It is all over, then. In the great Shakespearean tragedy that was Brexit, virtually every player is dead on the stage bleeding from multiple stab wounds. Mostly in the back.
There is only one woman left standing: Theresa May, the Home Secretary who will now take over from Cameron as Britain's second Prime Minister in history. Cameron confirmed her expected succession on Monday after Andrea Leadsom, May's only rival in the race for leadership of the Conservative party, pulled out of the contest.
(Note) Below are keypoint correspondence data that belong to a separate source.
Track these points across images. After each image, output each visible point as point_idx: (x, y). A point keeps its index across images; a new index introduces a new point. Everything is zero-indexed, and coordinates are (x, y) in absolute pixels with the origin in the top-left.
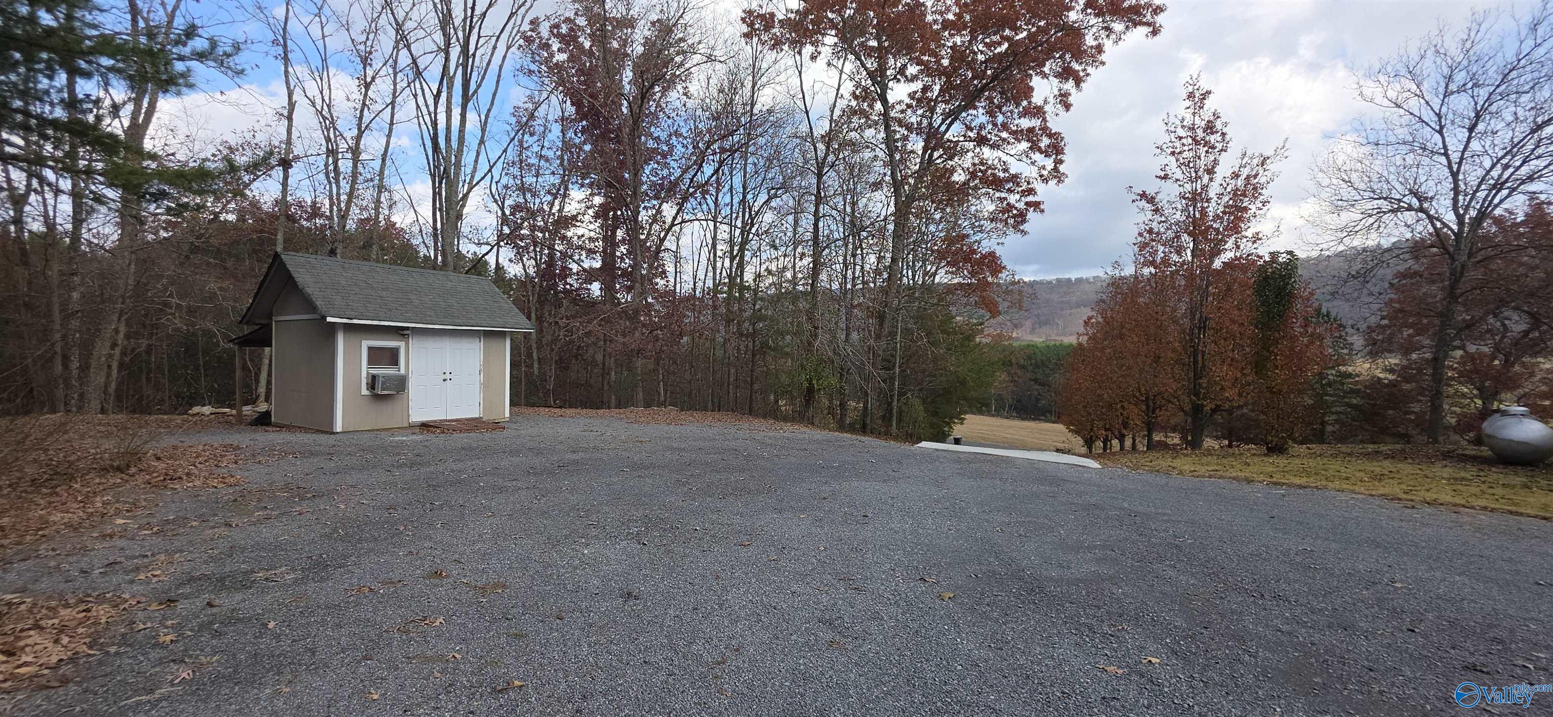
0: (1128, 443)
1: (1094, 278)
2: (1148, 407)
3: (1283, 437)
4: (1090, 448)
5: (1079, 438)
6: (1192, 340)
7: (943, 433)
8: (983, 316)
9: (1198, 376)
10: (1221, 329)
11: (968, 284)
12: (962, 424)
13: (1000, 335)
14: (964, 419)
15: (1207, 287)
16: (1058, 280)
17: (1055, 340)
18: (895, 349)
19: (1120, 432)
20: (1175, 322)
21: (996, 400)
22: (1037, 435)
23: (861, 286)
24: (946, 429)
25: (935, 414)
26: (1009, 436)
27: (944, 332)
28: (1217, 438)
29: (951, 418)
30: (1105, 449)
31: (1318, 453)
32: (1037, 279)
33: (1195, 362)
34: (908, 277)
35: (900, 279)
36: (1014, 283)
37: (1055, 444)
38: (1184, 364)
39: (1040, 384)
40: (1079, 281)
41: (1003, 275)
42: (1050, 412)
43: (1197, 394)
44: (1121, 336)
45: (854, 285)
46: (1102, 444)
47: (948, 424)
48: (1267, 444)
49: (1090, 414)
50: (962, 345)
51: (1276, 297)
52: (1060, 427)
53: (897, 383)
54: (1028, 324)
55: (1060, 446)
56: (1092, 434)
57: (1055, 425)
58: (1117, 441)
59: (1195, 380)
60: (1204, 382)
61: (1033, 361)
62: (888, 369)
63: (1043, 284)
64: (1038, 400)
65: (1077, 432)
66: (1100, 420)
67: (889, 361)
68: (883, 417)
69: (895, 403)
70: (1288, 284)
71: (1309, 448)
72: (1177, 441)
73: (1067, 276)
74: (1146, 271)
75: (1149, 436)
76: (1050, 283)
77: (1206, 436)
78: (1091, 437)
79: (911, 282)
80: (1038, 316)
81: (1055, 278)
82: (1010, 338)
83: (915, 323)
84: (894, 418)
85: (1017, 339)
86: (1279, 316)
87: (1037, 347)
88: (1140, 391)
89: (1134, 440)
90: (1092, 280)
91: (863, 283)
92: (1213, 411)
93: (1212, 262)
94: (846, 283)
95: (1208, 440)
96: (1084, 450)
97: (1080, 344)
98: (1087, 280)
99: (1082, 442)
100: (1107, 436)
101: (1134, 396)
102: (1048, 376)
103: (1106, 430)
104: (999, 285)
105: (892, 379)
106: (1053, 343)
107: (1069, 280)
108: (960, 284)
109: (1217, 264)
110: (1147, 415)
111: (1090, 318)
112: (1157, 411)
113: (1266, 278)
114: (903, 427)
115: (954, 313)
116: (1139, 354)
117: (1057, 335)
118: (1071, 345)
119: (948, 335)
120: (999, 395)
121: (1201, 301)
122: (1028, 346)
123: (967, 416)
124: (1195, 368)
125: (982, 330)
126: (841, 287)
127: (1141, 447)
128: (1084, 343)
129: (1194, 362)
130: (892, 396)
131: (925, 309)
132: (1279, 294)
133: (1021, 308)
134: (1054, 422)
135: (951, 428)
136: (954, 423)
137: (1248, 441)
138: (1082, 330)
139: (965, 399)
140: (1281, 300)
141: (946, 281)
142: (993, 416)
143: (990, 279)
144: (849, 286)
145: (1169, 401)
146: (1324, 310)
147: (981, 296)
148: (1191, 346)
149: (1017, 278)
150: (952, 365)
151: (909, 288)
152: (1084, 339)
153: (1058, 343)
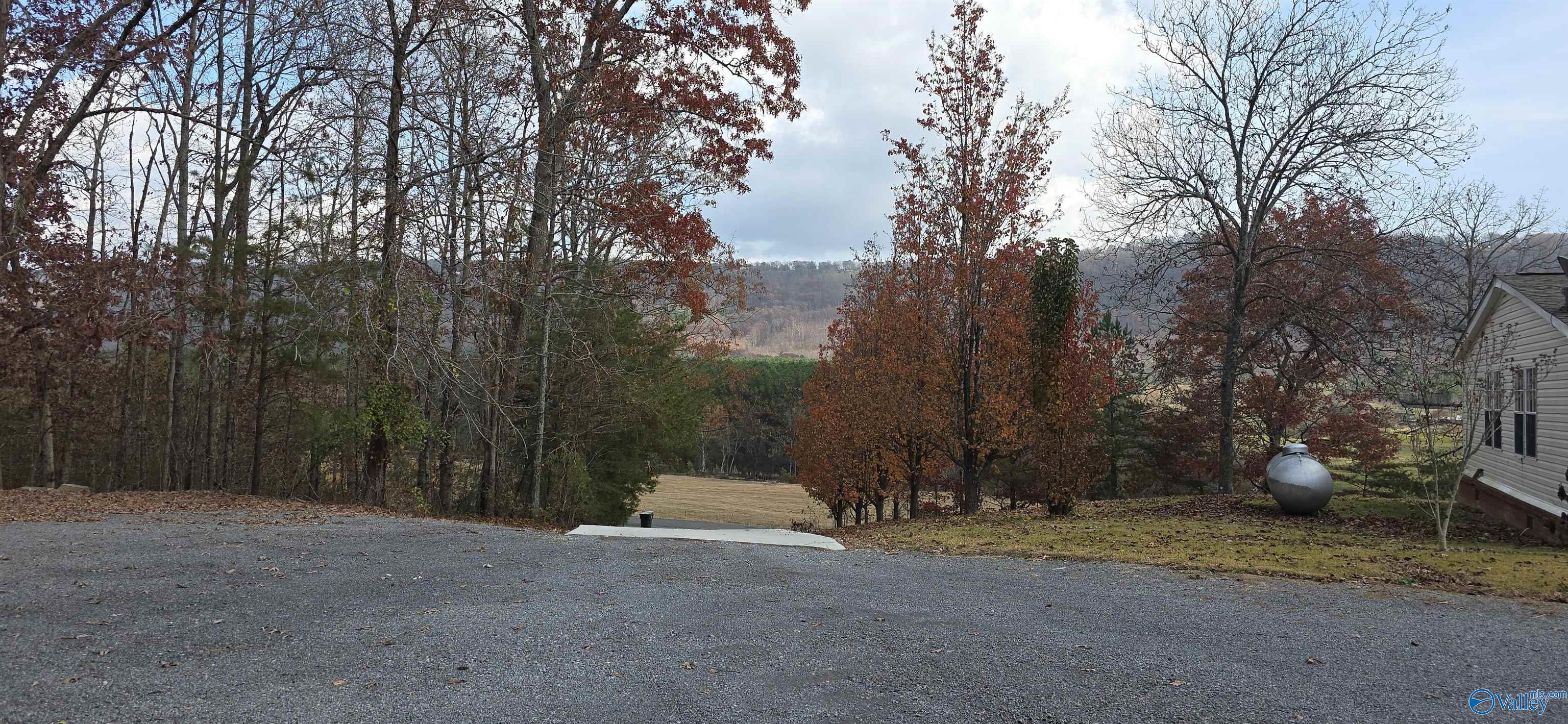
0: (888, 509)
1: (845, 263)
2: (911, 454)
3: (1066, 493)
4: (838, 520)
5: (824, 505)
6: (962, 357)
7: (622, 507)
8: (682, 317)
9: (970, 408)
10: (997, 343)
11: (660, 264)
12: (652, 491)
13: (712, 347)
14: (655, 482)
15: (979, 284)
16: (797, 265)
17: (793, 356)
18: (540, 367)
19: (876, 493)
20: (942, 332)
21: (708, 449)
22: (768, 504)
23: (479, 257)
24: (627, 501)
25: (610, 476)
26: (726, 507)
27: (623, 340)
28: (998, 496)
29: (635, 482)
30: (858, 521)
31: (1106, 511)
32: (768, 261)
33: (967, 389)
34: (564, 247)
35: (550, 248)
36: (732, 265)
37: (792, 515)
38: (953, 393)
39: (770, 422)
40: (825, 266)
41: (715, 252)
42: (786, 466)
43: (969, 435)
44: (876, 352)
45: (468, 256)
46: (854, 513)
47: (631, 493)
48: (1050, 502)
49: (837, 467)
50: (651, 363)
51: (1056, 301)
52: (798, 488)
53: (542, 427)
54: (755, 330)
55: (799, 518)
56: (841, 497)
57: (794, 486)
58: (874, 507)
59: (968, 413)
60: (976, 417)
61: (762, 388)
62: (527, 402)
63: (775, 269)
64: (768, 447)
65: (819, 496)
66: (851, 476)
67: (530, 387)
68: (519, 487)
69: (538, 461)
70: (1068, 284)
71: (1096, 506)
72: (950, 502)
73: (808, 260)
74: (907, 257)
75: (913, 498)
76: (785, 268)
77: (986, 494)
78: (840, 502)
79: (570, 254)
80: (769, 318)
81: (792, 260)
82: (727, 351)
83: (574, 325)
84: (538, 486)
85: (739, 352)
86: (1058, 326)
87: (768, 367)
88: (900, 432)
89: (896, 505)
90: (842, 267)
91: (484, 253)
92: (990, 457)
93: (985, 249)
94: (454, 252)
95: (987, 499)
96: (830, 523)
97: (824, 363)
98: (836, 266)
99: (827, 511)
100: (861, 500)
101: (893, 438)
102: (781, 410)
103: (859, 490)
104: (709, 268)
105: (535, 420)
106: (790, 359)
107: (812, 265)
108: (649, 263)
109: (991, 252)
110: (910, 466)
111: (837, 324)
112: (923, 459)
113: (1044, 275)
114: (552, 502)
115: (639, 309)
116: (898, 377)
117: (797, 347)
118: (811, 364)
119: (630, 346)
120: (712, 442)
121: (973, 304)
122: (755, 364)
123: (662, 478)
124: (967, 397)
125: (684, 340)
126: (444, 258)
127: (905, 514)
128: (829, 359)
129: (965, 389)
130: (532, 452)
131: (592, 302)
132: (1059, 297)
133: (742, 305)
134: (791, 482)
135: (635, 498)
136: (640, 489)
137: (1033, 499)
138: (826, 341)
139: (656, 448)
140: (1061, 305)
141: (628, 256)
142: (703, 475)
143: (695, 259)
144: (461, 254)
145: (937, 447)
146: (1113, 320)
147: (680, 284)
148: (961, 367)
149: (736, 257)
150: (633, 395)
151: (566, 265)
152: (829, 355)
153: (797, 360)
So who is May, and what will her premiership be like? Below are five things you need to know;
She thinks there is such a thing as society. In her leadership campaign's national launch speech on Monday, May set out her vision for her premiership. It was all quite un-Thatcherite (despite the obvious gender comparison) in its focus on society and on reforming capitalism to make it more worker-centric, including a pledge to include employee representatives on company boards. "Transient shareholders... are not the only ones with an interest when firms are sold or close. Workers have a stake, local communities have a stake, and often the whole country has a stake," she said. Of course, she is also happily been part of a government with a fairly light-touch approach to regulating business and a record of cutting local government funding, so we will need to see how the rhetoric matches up to action.
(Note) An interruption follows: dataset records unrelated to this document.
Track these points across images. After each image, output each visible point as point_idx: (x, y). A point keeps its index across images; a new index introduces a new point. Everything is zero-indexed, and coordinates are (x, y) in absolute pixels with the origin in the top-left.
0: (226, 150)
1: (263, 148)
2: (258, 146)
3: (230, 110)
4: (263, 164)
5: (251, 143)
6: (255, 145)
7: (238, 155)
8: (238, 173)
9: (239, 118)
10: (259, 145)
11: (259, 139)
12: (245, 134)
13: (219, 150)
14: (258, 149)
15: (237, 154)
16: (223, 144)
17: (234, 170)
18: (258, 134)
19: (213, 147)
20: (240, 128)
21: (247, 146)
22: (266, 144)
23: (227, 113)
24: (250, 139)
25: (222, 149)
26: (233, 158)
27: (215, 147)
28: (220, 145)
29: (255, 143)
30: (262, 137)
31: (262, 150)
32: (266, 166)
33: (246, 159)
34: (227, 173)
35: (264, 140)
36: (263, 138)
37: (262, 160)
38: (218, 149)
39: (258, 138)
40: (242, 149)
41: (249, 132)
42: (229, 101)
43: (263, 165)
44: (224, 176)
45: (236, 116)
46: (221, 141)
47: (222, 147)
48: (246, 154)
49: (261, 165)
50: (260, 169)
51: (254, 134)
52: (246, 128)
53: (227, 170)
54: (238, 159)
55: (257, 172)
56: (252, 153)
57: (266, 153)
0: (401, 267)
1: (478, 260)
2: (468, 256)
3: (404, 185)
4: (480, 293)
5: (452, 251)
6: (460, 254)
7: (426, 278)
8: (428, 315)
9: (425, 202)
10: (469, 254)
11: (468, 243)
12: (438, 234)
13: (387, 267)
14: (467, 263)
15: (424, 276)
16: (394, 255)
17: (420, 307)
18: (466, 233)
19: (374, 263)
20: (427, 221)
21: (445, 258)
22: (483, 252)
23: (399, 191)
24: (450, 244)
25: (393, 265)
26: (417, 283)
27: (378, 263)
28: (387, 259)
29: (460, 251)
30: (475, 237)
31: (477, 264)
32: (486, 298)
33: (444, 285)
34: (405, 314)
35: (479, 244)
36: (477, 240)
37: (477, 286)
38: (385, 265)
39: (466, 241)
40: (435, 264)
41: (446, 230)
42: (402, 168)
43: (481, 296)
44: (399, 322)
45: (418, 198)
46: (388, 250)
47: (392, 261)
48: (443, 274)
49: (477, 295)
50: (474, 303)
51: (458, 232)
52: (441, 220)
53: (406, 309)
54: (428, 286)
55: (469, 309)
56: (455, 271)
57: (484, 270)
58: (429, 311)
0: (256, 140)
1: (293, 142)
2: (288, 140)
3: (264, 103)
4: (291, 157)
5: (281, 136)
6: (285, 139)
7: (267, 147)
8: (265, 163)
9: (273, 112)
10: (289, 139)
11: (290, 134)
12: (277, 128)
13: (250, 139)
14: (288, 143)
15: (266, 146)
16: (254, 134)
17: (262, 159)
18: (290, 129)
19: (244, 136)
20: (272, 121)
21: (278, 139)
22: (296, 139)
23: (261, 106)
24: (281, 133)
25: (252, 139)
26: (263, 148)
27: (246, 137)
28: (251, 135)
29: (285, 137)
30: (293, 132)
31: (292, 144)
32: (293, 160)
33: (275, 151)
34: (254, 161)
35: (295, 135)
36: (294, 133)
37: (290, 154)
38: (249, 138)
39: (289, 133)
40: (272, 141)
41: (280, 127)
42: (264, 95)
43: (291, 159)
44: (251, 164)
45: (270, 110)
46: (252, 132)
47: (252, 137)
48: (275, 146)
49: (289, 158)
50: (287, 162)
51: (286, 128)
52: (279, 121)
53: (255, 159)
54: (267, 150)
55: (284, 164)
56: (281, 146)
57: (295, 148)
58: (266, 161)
She is tough on immigration. In charge of the Home Office since 2010, it was May who was mandated to deliver the British government's drive to reduce net migration into the country to the tens of thousands. This has been woefully unsuccessful, but May has always pushed for tougher immigration policies as a result. She reportedly clashed with Chancellor George Osborne in 2015 over his desire to exempt foreign students from the target, and sanctioned a controversial, later jettisoned pilot scheme that saw vans driving around London warning illegal immigrants to "go home or face arrest." Despite this, May was a cautious backer of the "Remain" campaign in Britain's EU referendum.
Her views on LGBT rights have changed over time. Having entered parliament in 1997, May was originally no champion for LGBT rights, voting against measures including the equalizing of the age of consent for gay and straight people and legislation to allow same-sex couples to adopt children. But she subsequently became a more ardent campaigner for these issues in parliament, culminating in 2013, when she was one of the most high-profile senior Tories arguing for gay couples to be allowed to marry. It was May, as party Chairwoman in 2002, who coined the phrase "Nasty party" to describe how many voters saw the socially conservative party compared to Tony Blair's liberal New Labour.
She is a late bloomer. In 2001, May was the butt of a cruel joke. A member of the then-Shadow Cabinet came up with an idea of a figure to appoint as Shadow Education Secretary: "It would be a total punt," he said, '"She is untested in a senior front-bench role, she knows nothing about education and has no profile. What about Theresa May?" The joke: May had already had the job for two years (credit to Alwyn Turner for digging out the anecdote.) May's early career was defined by relative obscurity, and many felt her to have been promoted too fast. That was in stark contrast to her time as Home Secretary later on, the longest-ever holder of a universally accepted challenging role that has wrecked countless political careers.
By most accounts, she is not the life and soul of the party. David Laws, a Liberal Democrat and former minister in the Coalition government, claimed in his book that former Deputy Prime Minister Nick Clegg used to call her an "ice maiden," and Eric Pickles, a former cabinet minister, called her "tricksy belle of Marsham street." More recently, former Chancellor Ken Clarke was caught on camera describing her as a "bloody difficult woman." To me, this all smacks unpleasantly of men feeling intimidated by a powerful woman. But whatever Clegg, Clarke et al's motivation, May is known as a focused, determined operator who does not make too much time for small talk.